EXERCISE PROMPT: A line below contains "none; stroke-linecap: round;", and a later one contains "#707d05; stroke-width: 19". Repeat both, with every line between them, exactly.

=== MATERIAL PROVIDED ===

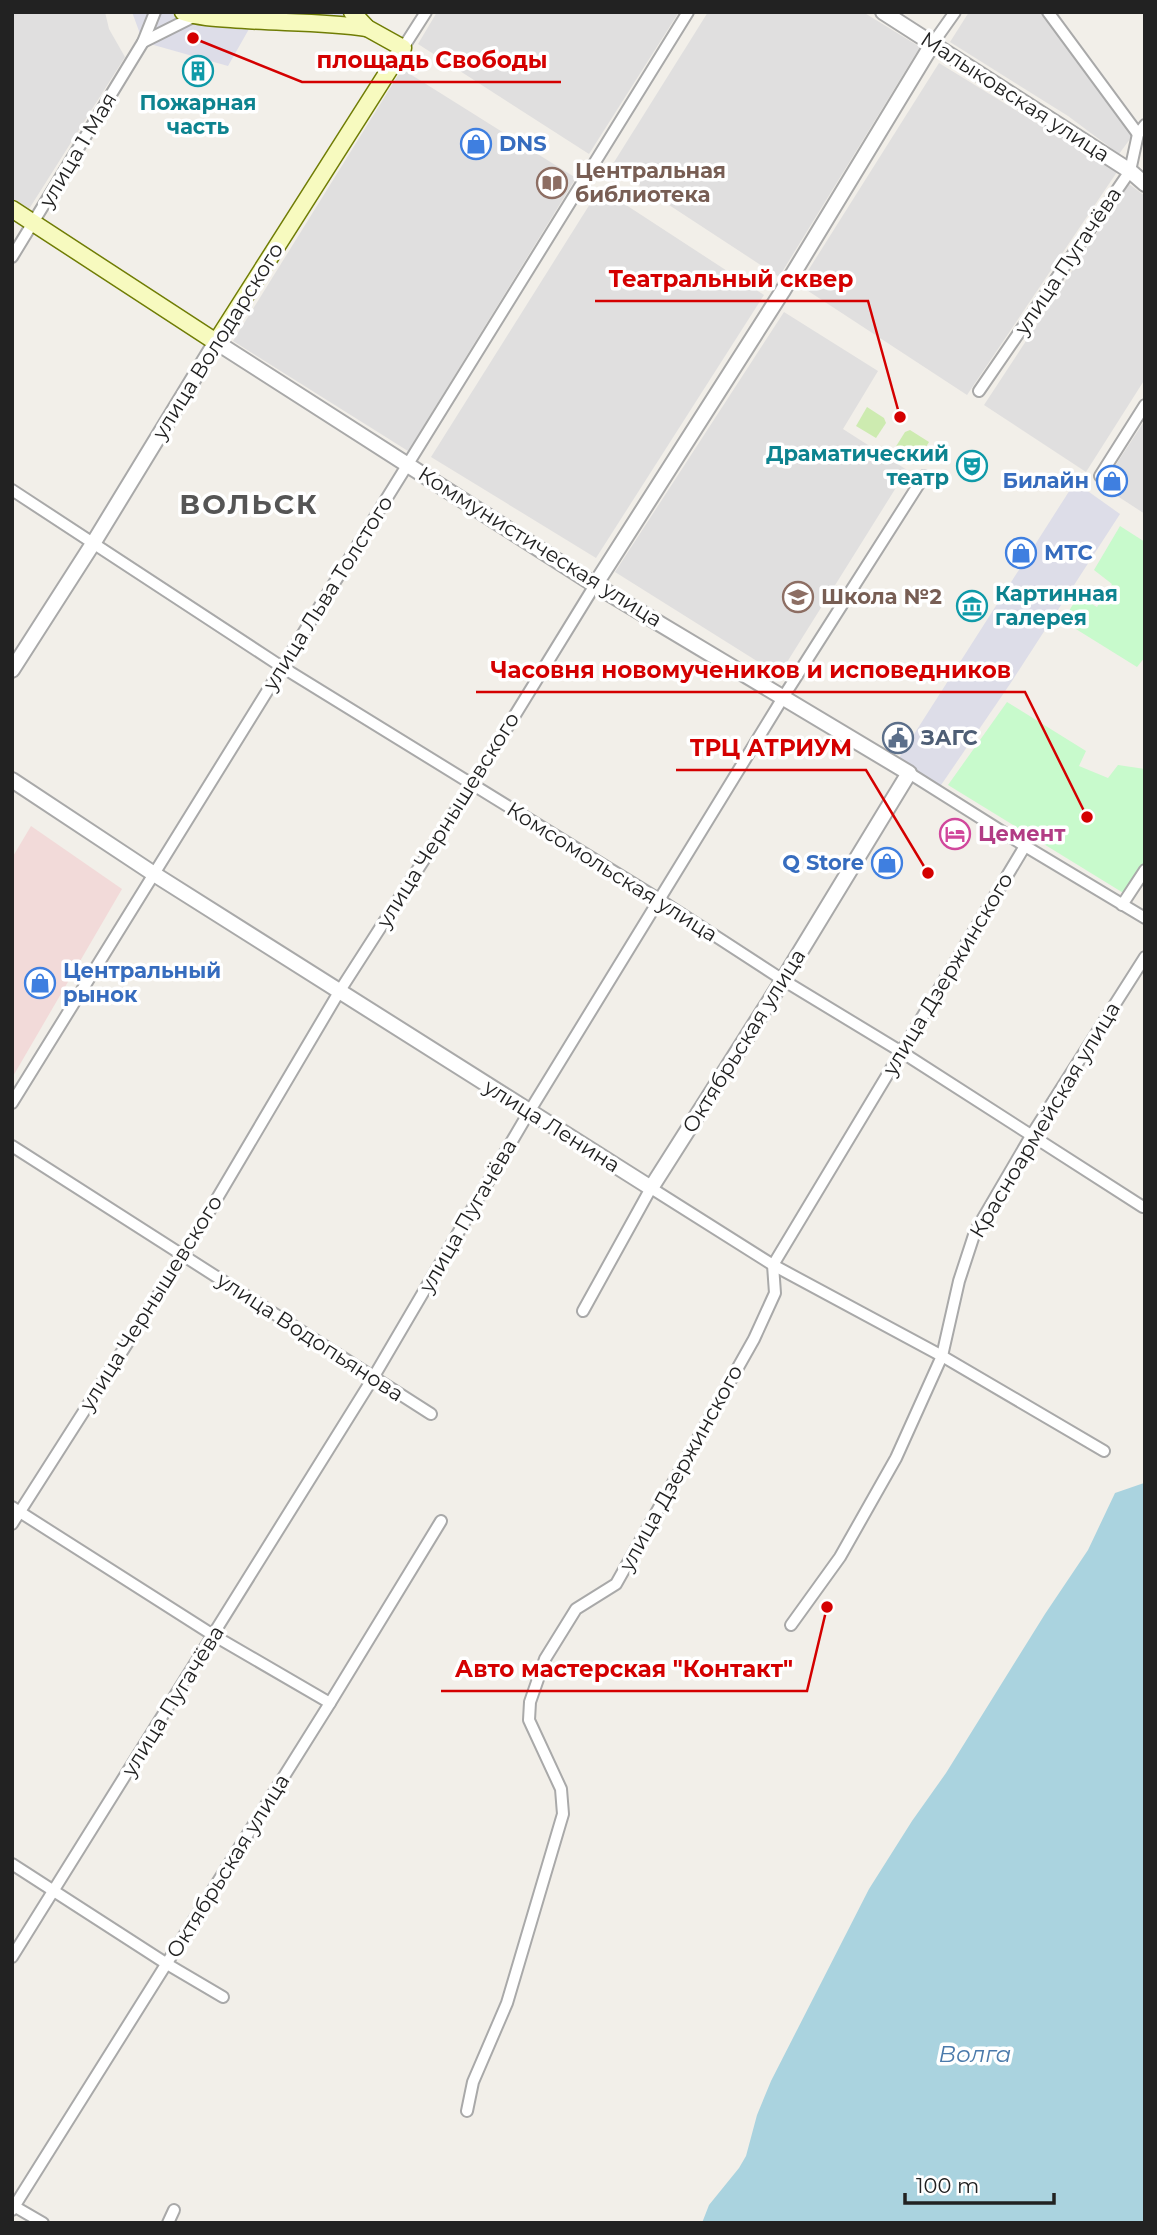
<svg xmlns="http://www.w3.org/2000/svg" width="1157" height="2235" font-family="Montserrat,sans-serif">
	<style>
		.residential { fill: #e0dfdf }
		.commercial { fill: #f2dad9 }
		.grass { fill: #cdebb0 }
		.park { fill: #c8facc }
		.plaza { fill: #dddde8 }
		.water { fill: #aad3df }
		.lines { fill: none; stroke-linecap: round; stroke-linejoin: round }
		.minor-casing { stroke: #a9a9a9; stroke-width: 14 }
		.tertiary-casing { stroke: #a9a9a9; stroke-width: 18 }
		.secondary-casing { stroke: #707d05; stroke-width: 19 }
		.minor { stroke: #fff; stroke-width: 10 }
		.tertiary { stroke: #fff; stroke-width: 14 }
		.secondary { stroke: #f7fabf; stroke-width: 16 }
		.labels { text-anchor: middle; stroke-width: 7; stroke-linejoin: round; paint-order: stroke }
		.street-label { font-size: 21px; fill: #222; stroke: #fff }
		.culture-label { font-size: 21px; font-weight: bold; fill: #0d838f; stroke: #fff }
		.shop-label { font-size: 21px; font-weight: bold; fill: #366cbe; stroke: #fff; text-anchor: start }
		.education-label { font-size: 21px; font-weight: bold; fill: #785e54; stroke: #fff; text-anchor: start }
		.service-label { font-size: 21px; font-weight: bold; fill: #4e5e75; stroke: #fff; text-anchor: start }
		.hotel-label { font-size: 21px; font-weight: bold; fill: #b23c85; stroke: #fff; text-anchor: start }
		.water-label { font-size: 23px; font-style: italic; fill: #4a7aab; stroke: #fff }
		.district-label { font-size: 28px; font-weight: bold; letter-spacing: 2px; fill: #555; stroke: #fff }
		.leader { fill: none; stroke: #d40000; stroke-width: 2.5 }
		.callout-dot { fill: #d40000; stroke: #fff; stroke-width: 2.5 }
		.callout-label { font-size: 23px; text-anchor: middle; font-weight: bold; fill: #d40000; stroke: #fff; stroke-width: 7; stroke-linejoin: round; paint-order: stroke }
	</style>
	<rect width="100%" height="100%" fill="#f2efe9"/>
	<g class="residential">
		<path d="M12,12H105L109,29L125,57L29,209L12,198Z"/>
		<path d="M437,12H679L589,154L418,44Z"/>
		<path d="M708,12H863L920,47L779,277L611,167Z"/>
		<path d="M969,12H1043L1133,135L1119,154L1068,116L950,42Z"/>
		<path d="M939,63L1117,172L967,395L799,285Z"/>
		<path d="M402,69L576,178L408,451L233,341Z"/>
		<path d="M1129,184L1145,196V379L1086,472L984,405Z"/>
		<path d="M600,188L764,295L596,558L431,457Z"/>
		<path d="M784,312L878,371L843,429L907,470L779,675L615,572Z"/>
		<path d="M1145,420V514L1102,486Z"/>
	</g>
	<path class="commercial" d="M31,826L122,889L12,1078V858Z"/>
	<g class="grass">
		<path d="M867,407L884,418L886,423L876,438L856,426Z"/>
		<path d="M910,430L929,442L919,458L910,453L908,456L895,448L905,432Z"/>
	</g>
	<g class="park">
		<path d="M1120,526L1145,542V657L1137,667L1063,621L1078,596L1097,607L1112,584L1094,570Z"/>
		<path d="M1007,702L1086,751L1079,766L1108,778L1118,765L1145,769V863L1125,894L948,785Z"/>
	</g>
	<g class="plaza">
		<path d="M132,12H232L320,16L323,12H360L348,33L249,29L228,66L143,42Z"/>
		<path d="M1075,482L1120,514L1010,684L937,791L895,764Z"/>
	</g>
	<path class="water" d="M1145,1480V2223H702L709,2205L739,2168L746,2156L757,2115L771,2081L869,1889L912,1821L946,1773L1045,1614L1088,1550L1115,1493L1144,1483Z"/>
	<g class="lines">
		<g class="minor-casing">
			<g id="minor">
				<path d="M1048,12L1138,134"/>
				<path d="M143,42L195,16"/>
				<path d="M933,43L955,12"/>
				<path d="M403,48L426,12"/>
				<path d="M12,257L143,42L155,12"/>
				<path d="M979,391L1130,171L1138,134L1145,125"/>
				<path d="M1100,476L1145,405"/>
				<path d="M12,490L282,667L660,900L783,980L900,1051L1143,1207"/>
				<path d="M909,773L1025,846L1145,918"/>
				<path d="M1122,905L1145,870"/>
				<path d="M12,1103L688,12"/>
				<path d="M12,1146L431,1414"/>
				<path d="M583,1311L651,1188L773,1265L942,1356L1104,1451"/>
				<path d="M12,1507L213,1635L330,1703"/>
				<path d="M12,1524L183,1256L339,992L472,785L595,585"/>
				<path d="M791,1625L840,1557L896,1458L942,1356L959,1281L975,1232L1031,1136L1145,957"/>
				<path d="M12,1864L167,1964L223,1997"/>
				<path d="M12,1957L373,1378L529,1112L784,696L924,476"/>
				<path d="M467,2111L473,2082L507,2003L563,1814L561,1789L529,1720L530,1702L545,1659L576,1609L616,1584L754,1339L775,1293L773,1265L1025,846"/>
				<path d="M12,2205L43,2223"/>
				<path d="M12,2210L330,1703L441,1521"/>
				<path d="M168,2223L174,2210"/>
			</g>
		</g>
		<g class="tertiary-casing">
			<g id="tertiary">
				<path d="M883,12L1130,171L1145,184"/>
				<path d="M595,585L782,292L933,43"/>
				<path d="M12,670L94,542L216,342L595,585L909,773L783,980L651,1188L154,874L12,780"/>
			</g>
		</g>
		<g class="secondary-casing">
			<g id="secondary">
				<path d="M183,12C198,17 214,18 231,19C276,23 322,21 367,28"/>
				<path d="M12,209L216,342L403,48L367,28L352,12"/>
			</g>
		</g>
		<use href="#minor" class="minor"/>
		<use href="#tertiary" class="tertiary"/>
		<use href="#secondary" class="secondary"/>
	</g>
	<defs>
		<g id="building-ring" transform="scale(1.575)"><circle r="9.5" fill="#fff" stroke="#0f9aa8" stroke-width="1.5"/><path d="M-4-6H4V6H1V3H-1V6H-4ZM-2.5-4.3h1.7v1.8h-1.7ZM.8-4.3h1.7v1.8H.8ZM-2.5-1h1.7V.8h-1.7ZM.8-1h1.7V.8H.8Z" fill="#0f9aa8"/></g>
		<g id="shop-ring" transform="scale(1.575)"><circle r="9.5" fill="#fff" stroke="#3f7fe0" stroke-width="1.5"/><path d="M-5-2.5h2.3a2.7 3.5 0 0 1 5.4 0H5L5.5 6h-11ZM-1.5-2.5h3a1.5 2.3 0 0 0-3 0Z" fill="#3f7fe0"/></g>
		<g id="library-ring" transform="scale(1.575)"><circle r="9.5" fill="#fff" stroke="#8d6e63" stroke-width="1.5"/><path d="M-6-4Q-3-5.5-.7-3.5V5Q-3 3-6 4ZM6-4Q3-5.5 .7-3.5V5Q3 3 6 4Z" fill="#8d6e63"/></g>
		<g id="theatre-ring" transform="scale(1.575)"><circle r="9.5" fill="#fff" stroke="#0f9aa8" stroke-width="1.5"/><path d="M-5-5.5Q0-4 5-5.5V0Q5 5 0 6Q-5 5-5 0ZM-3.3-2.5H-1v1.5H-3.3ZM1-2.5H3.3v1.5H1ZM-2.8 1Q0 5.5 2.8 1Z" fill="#0f9aa8"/></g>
		<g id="school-ring" transform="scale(1.575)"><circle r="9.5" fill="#fff" stroke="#8d6e63" stroke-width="1.5"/><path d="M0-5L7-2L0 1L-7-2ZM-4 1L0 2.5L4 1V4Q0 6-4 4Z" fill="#8d6e63"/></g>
		<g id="museum-ring" transform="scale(1.575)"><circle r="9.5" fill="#fff" stroke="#0f9aa8" stroke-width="1.5"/><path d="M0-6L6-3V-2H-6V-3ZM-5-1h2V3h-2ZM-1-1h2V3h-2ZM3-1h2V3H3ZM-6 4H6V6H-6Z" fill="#0f9aa8"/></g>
		<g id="civic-ring" transform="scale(1.575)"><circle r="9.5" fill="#fff" stroke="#5c6f8a" stroke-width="1.5"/><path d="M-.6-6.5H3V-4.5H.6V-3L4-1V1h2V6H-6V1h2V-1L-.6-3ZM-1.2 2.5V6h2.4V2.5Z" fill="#5c6f8a"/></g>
		<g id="hotel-ring" transform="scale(1.575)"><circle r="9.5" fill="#fff" stroke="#d1479c" stroke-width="1.5"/><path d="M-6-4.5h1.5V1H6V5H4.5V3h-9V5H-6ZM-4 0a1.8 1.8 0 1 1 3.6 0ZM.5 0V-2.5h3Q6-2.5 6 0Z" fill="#d1479c"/></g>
	</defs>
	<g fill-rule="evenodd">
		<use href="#building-ring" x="198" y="71"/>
		<use href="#shop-ring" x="476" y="144"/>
		<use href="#library-ring" x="552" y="183"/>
		<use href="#theatre-ring" x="972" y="466"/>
		<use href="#shop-ring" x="1112" y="481"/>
		<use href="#shop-ring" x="1021" y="553"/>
		<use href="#school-ring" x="798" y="597"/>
		<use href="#museum-ring" x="972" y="606"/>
		<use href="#civic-ring" x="898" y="738"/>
		<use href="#hotel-ring" x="955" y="834"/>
		<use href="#shop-ring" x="887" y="863"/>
		<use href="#shop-ring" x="40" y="983"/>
	</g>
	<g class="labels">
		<g class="street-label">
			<text transform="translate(1015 97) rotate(33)" y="7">Малыковская улица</text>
			<text transform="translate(78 150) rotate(-59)" y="7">улица 1 Мая</text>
			<text transform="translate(1068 261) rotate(-56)" y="7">улица Пугачёва</text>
			<text transform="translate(218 341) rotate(-58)" y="7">улица Володарского</text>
			<text transform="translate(540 547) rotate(32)" y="7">Коммунистическая улица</text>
			<text transform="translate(328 593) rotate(-58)" y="7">улица Льва Толстого</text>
			<text transform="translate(448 820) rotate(-58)" y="7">улица Чернышевского</text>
			<text transform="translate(612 872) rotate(32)" y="7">Комсомольская улица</text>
			<text transform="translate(948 974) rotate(-59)" y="7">улица Дзержинского</text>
			<text transform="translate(744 1041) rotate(-58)" y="7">Октябрьская улица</text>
			<text transform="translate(1045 1120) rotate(-59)" y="7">Красноармейская улица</text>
			<text transform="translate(552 1126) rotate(32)" y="7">улица Ленина</text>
			<text transform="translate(468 1216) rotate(-60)" y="7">улица Пугачёва</text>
			<text transform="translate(151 1303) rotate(-58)" y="7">улица Чернышевского</text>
			<text transform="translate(310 1337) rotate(33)" y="7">улица Водопьянова</text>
			<text transform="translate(681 1468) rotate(-61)" y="7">улица Дзержинского</text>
			<text transform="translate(173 1701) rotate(-58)" y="7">улица Пугачёва</text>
			<text transform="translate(228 1866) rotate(-58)" y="7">Октябрьская улица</text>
		</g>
		<g class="culture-label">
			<text x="198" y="110">Пожарная<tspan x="198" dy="24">часть</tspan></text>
			<text x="949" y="461" text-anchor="end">Драматический<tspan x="949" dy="24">театр</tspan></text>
			<text x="995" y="601" text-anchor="start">Картинная<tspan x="995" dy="24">галерея</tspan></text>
		</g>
		<g class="shop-label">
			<text x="499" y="151">DNS</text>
			<text x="1089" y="488" text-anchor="end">Билайн</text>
			<text x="1044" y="560">МТС</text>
			<text x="864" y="870" text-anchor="end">Q Store</text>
			<text x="63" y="978">Центральный<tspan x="63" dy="24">рынок</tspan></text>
		</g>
		<g class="education-label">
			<text x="575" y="178">Центральная<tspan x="575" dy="24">библиотека</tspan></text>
			<text x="821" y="604">Школа №2</text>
		</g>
		<g class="service-label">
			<text x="921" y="745">ЗАГС</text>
		</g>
		<g class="hotel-label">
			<text x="978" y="841">Цемент</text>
		</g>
		<g class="water-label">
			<text x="975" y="2062">Волга</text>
		</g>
		<g class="district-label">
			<text x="249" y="514">ВОЛЬСК</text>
		</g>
	</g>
	<path class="leader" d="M193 38L302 82H561M900 417L868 301H595M1087 817L1025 692H476M928 873L866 770H676M827 1607L807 1691H441"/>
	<g class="callout-dot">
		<circle cx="193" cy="38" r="7"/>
		<circle cx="900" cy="417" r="7"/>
		<circle cx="1087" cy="817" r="7"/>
		<circle cx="928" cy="873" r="7"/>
		<circle cx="827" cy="1607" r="7"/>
	</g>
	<g class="callout-label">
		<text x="432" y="68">площадь Свободы</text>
		<text x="731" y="287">Театральный сквер</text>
		<text x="751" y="678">Часовня новомучеников и исповедников</text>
		<text x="771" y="756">ТРЦ АТРИУМ</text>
		<text x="624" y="1677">Авто мастерская "Контакт"</text>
	</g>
	<rect width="1157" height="2235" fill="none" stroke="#222222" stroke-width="28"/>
	<path d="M905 2193v10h149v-10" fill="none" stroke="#222222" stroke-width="3.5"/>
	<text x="916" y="2193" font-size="21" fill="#222222" stroke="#ffffff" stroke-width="5" paint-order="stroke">100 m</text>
</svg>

===

YOUR SOLUTION:
		.lines { fill: none; stroke-linecap: round; stroke-linejoin: round }
		.minor-casing { stroke: #a9a9a9; stroke-width: 14 }
		.tertiary-casing { stroke: #a9a9a9; stroke-width: 18 }
		.secondary-casing { stroke: #707d05; stroke-width: 19 }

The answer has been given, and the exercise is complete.